CFrames are made of a x,y,z position as well as a rotation matrix. The rotation matrix is a 3x3 matrix containing 3 vector3s.

e.g.

1,0,0 - xVector

0,1,0 - yVector

0,0,1 - zVector

the first vector is the xVector, or RightVector. This is a unit vector that is facing right. If you ever select a part in roblox studio, then use the Move tool, this would be the red arrow that appears.

the second vector is the yVector, or UpVector. This is a unit vector that is facing upwards. The color of this arrow is green.

the third vector is a little more confusing. Generally speaking, forward is negative on the Z axis. However, if you ever see `CFrame.LookVector`

it is actually inverted. positive Z is forward. However, in our rotation matrix this shouldn’t be the case. The `LookVector`

is the facing direction of the part, but in the rotational matrix `zVector`

is the real forward direction. This arrow will appear blue.

Rotation matrices should be orthonormalized. This basically means every vector discussed aboved is 90 degrees of one another. The up vector is 90 degrees of the rightvector and lookvector, etc etc. Roblox, by default, orthanormalizes rotation matrices. So you dont need to worry about this. However, the rule that every vector should be 90 degrees of one another lets us use the cross product.

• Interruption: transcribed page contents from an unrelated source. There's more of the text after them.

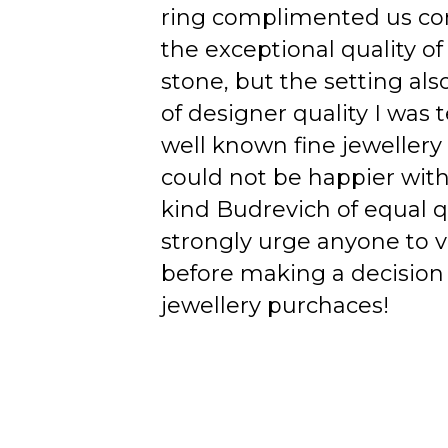
ring complimented us co
the exceptional quality of
stone, but the setting als
of designer quality I was
well known fine jewellery
could not be happier wit
kind Budrevich of equal qu
strongly urge anyone to v
before making a decision 
jewellery purchaces!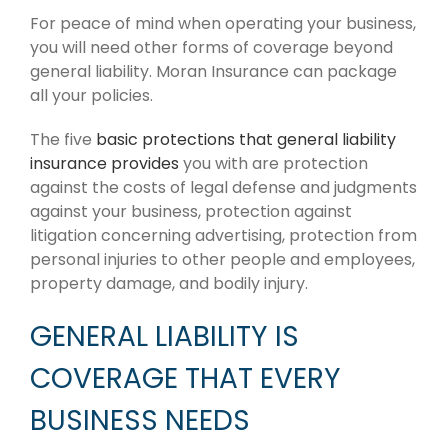
For peace of mind when operating your business,
you will need other forms of coverage beyond
general liability. Moran Insurance can package
all your policies.
The five
basic protections that general liability
insurance provides
you with are protection
against the costs of legal defense and judgments
against your business, protection against
litigation concerning advertising, protection from
personal injuries to other people and employees,
property damage, and bodily injury.
GENERAL LIABILITY IS
COVERAGE THAT EVERY
BUSINESS NEEDS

For example, lets say we have a rotational matrix like so

1,0,0

0,1,0

but the last one is unknown

luckily, since its orthanormalized, we can use the cross product of the first two vectors to get the final one.

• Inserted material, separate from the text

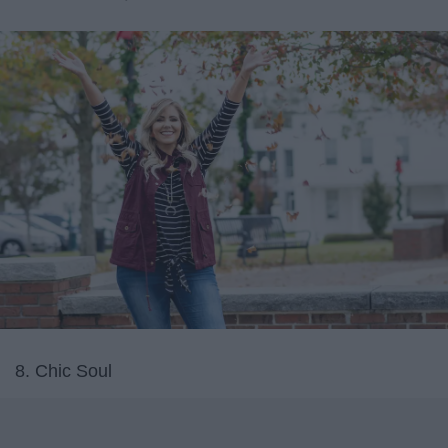
8. Chic Soul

(1,0,0):cross(0,1,0) = 0,0,1

so our rotational matrix is

1,0,0

0,1,0

0,0,1

tada! If we ever want to construct a CFrame from a rotational matrix, we can use the CFrame.fromMatrix operator.

Whenever you use CFrame.Angles, you aren’t using a rotational matrix, you’re using euler angles. Generally speaking, you want to stick to using rotational matrices to avoid issues with angular space, e.g gimble lock. Sticking to rotational matrices also is more performant, since computers are much better at running matrix multiplication than trig functions ontop of matrix multiplication.

If you’re more curious, I suggest you look into axis angle theorem and other really cool stuff.

if you have any questions, please ask!